Entendimento da paralisia cerebral: As células-tronco vem sendo estudadas como forma de reverter os sintomas da paralisia cerebral, dando ao paciente novas habilidades funcionais, o que gera maior qualidade de vida. Além disso, elas podem ser usadas de forma semelhante ao que está sendo feito com os transtornos do espectro autista, ou seja, usando modelos cerebrais para entender melhor o problema e futuramente testar medicamentos.
Tratamento do diabetes tipo 1: Pesquisadores norte-americanos estão testando como usar as células-tronco para ajudarem o pâncreas a recuperar sua função de produzir insulina, habilidade perdida por pessoas com diabetes tipo 1. Para tanto, eles estão injetando células-tronco em cápsulas que são colocadas no pâncreas e desempenham as funções das células-beta desse órgão sem serem atacadas pelo sistema imunológico. Os testes já foram realizados com sucesso em camundongos e agora será testado em humanos.
Tratamento da degeneração macular: Estudos recentes conduzidos nos Estados Unidos têm tratado pacientes que estavam praticamente perdendo a visão com a degeneração macular ou distrofia macular de Stargardt. Nestes estudos, os cientistas diferenciaram células-tronco em células do epitélio pigmentar da retina e as aplicaram nos pacientes, que apresentaram melhoras significativas, mesmo em casos mais avançados. Atualmente esse tratamento já se mostrou seguro e está em testes com grupos maiores de pacientes.
Tratamento do câncer: Alguns estudos no Reino Unido têm buscado formas de transformar as células-tronco em potenciais destruidoras de tumores. Para tanto, cientistas ativam o gene TRAIL nessas células, o que as torna semelhantes às células imunes. Essas células acabam sendo atraídas pelos tumores e fazem com que as células tumorais "se suicidem". Por enquanto essa terapia só foi estudada em ratos, mas conseguiu curar alguns deles completamente do câncer de pulmão.
Recuperação de lesões medulares: Nesse tipo de lesão o paciente pode ter diversos problemas, dependendo da altura da coluna em que o problema ocorreu. A ideia dos cientistas é usar as células-tronco para entender como a região em torno da lesão age e investigar estímulos que ajudam na regeneração sem efeitos colaterais. Existem diversas abordagens e todas estão em fase de testes.

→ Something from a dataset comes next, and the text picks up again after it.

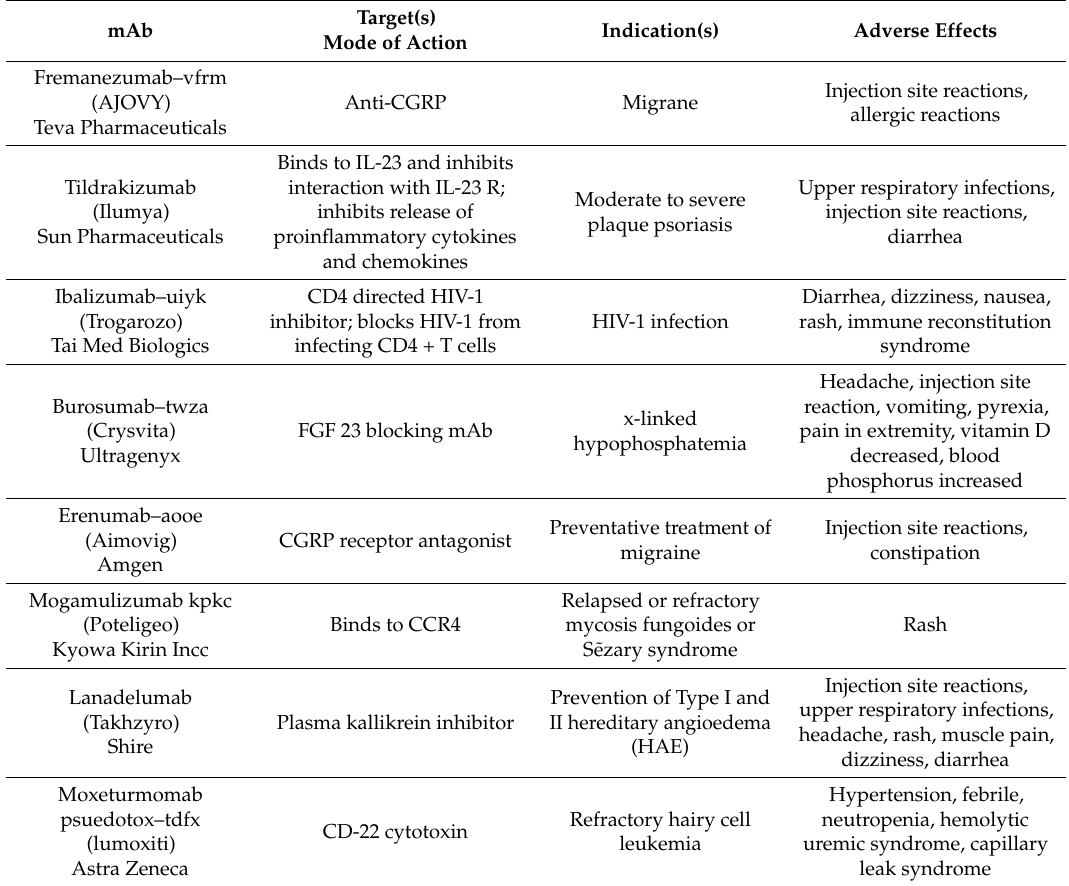
Table 2. USFDA mAb Approvals through 3Q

Criação de órgãos para transplante: Muitos cientistas estudam como criar órgãos inteiros, direcionando células-tronco para se diferenciarem formando tecidos para órgãos específicos. Se forem usadas células do próprio paciente, não há risco de rejeição deste novo órgão. No entanto, o desafio dessa linha de pesquisa é fazer com que as células se diferenciem para os diferentes tecidos que podem compor um mesmo órgão, já que eles são estruturas complexas.